## WHAT YOU SHOULD DO:
Collect each line of the records containing the string "Table".
*** Begin section ***
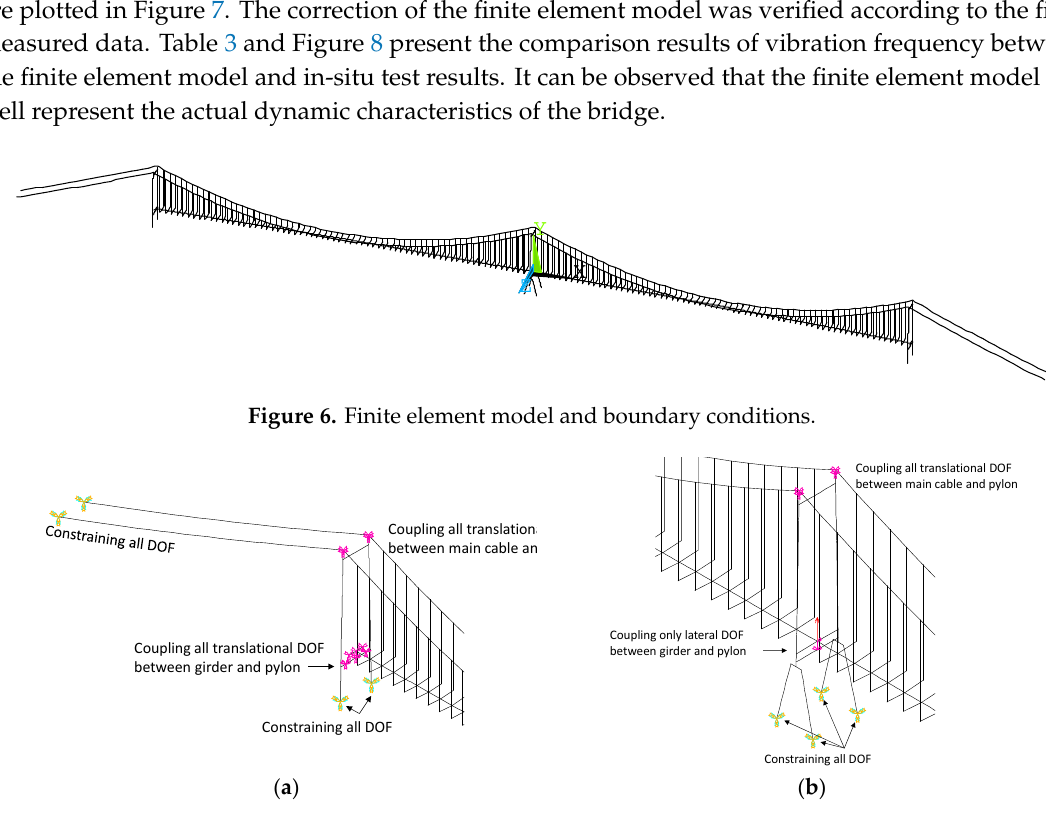
Figure 7. Details of boundary conditions. ( a ) near side pylon, ( b ) near middle pylon.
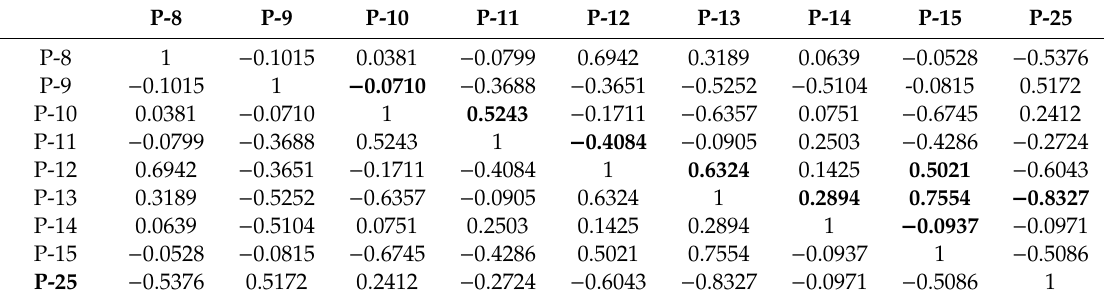
Table 4. Correlation between micromalting indicators and limit of attenuation (LAT) for the test wheat (Pearson correlation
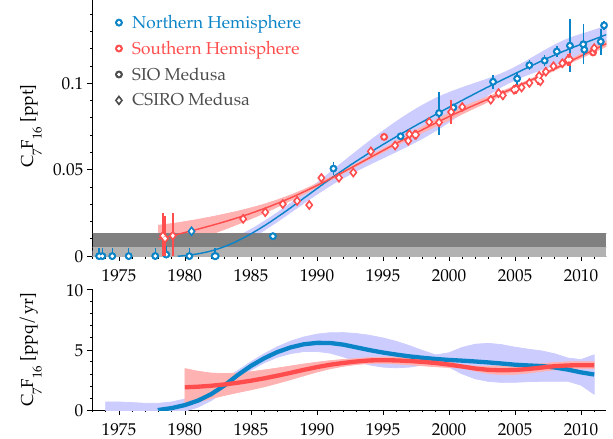
Fig. 4. Same as Fig. 1, but for C 7 F 16 .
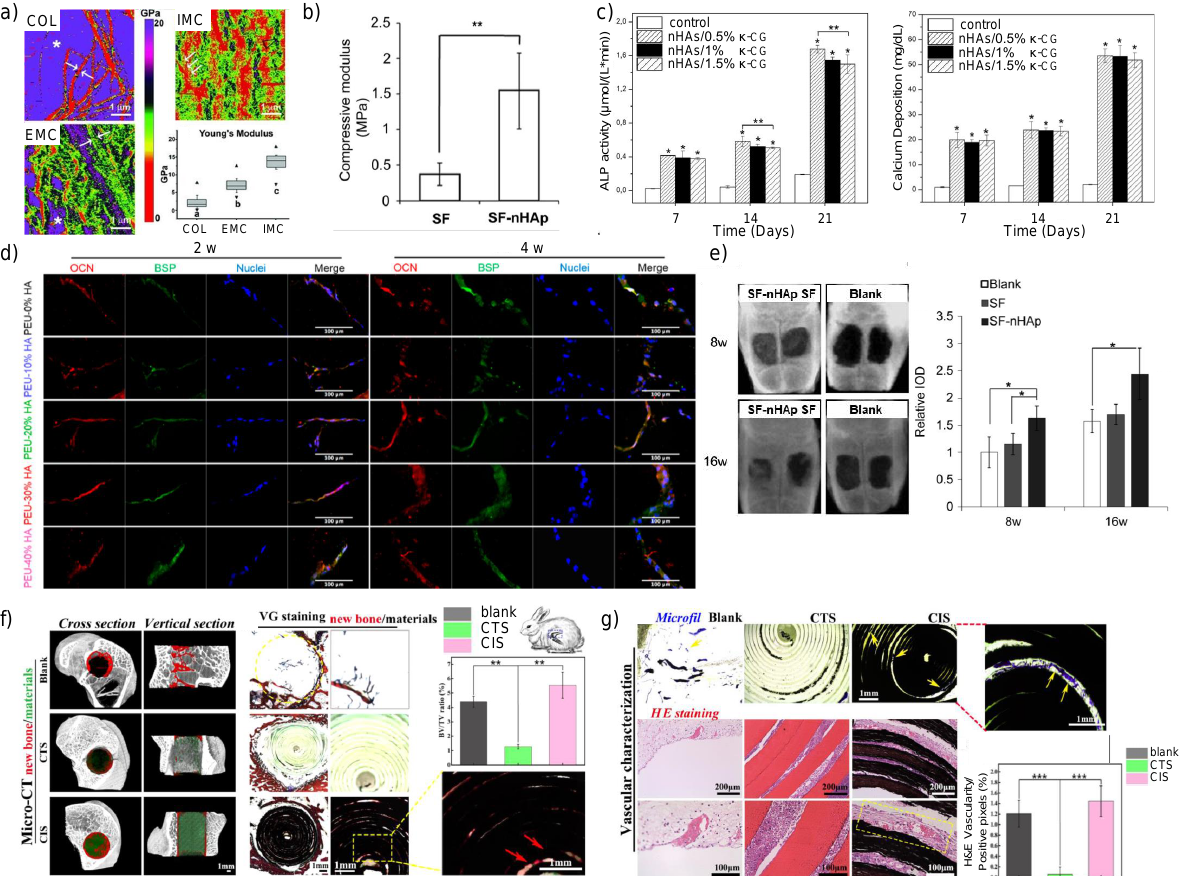
Figure 2. The mechanical and biological properties of nHA/polymer composites. ( a ) The highly ordered deposited nano hydroxyapatites (nHAs) provided intrafibrillarly mineralized collagen (IMC) with much higher Young’s modulus than that of pure collagen (COL) and extrafibrillarly mineralized collagen (EMC) [16]. ( b ) The addition of nHAs increased the compressive modulus of silk fibroin significantly [22]. ( c ) nHA/kappa-carrageenan ( κ -CG) enhanced the alkaline phosphatase (ALP) activity and calcium deposition of human osteoblasts, regardless of the concentration of κ -CG [28]. ( d ) With the increase of nHAs content, the MC3T3-E1 preosteoblast cells expressed more osteocalcin (OCN) and bone sialoprotein (BSP) [24]. ( e ) The nHA/silk fibroin composites promoted the bone regeneration in rat calvarial defects [22]. The co-inspired scaffold (CIS) which consisted of nHAs and chitosan induced both new bone formation ( f ) and vascularization ( g ) compared with blank and pure chitosan [29]. *: p < 0.05, **: p < 0.01, ***: p <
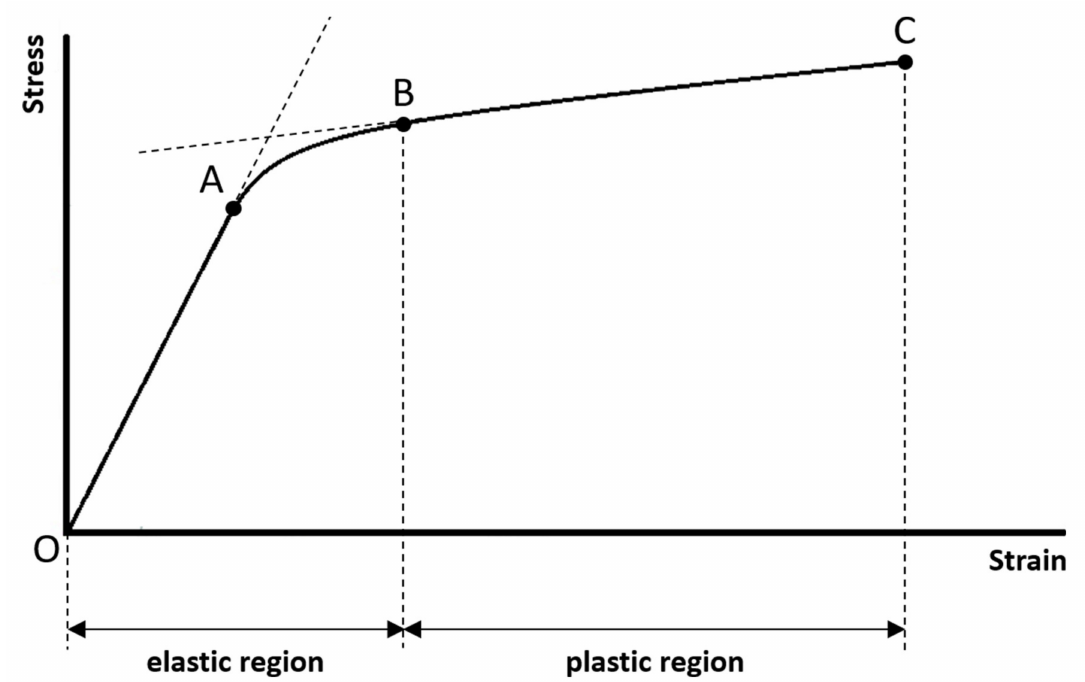
Figure 2. The typical stress–strain curve of compact bone measured using uniaxial tensile test until failure. Two regions (elastic and plastic regions) and four points (points O, A, B, and C) that have significant mechanical meanings are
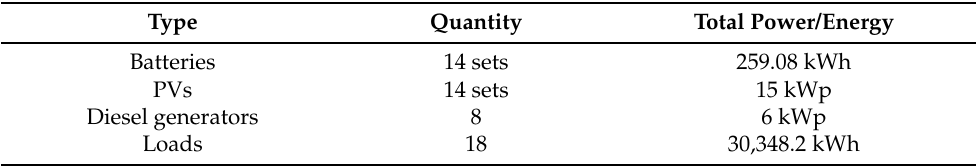
Figure 3. LMRA microgrid load profiles: High Consumption Profile (blue), Medium Consumption Profile (red), and Low Consumption Profile (green). Table 1. Existing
*** End section ***
## ANSWER SPACE:
Table 4. Correlation between micromalting indicators and limit of attenuation (LAT) for the test wheat (Pearson correlation
Figure 3. LMRA microgrid load profiles: High Consumption Profile (blue), Medium Consumption Profile (red), and Low Consumption Profile (green). Table 1. Existing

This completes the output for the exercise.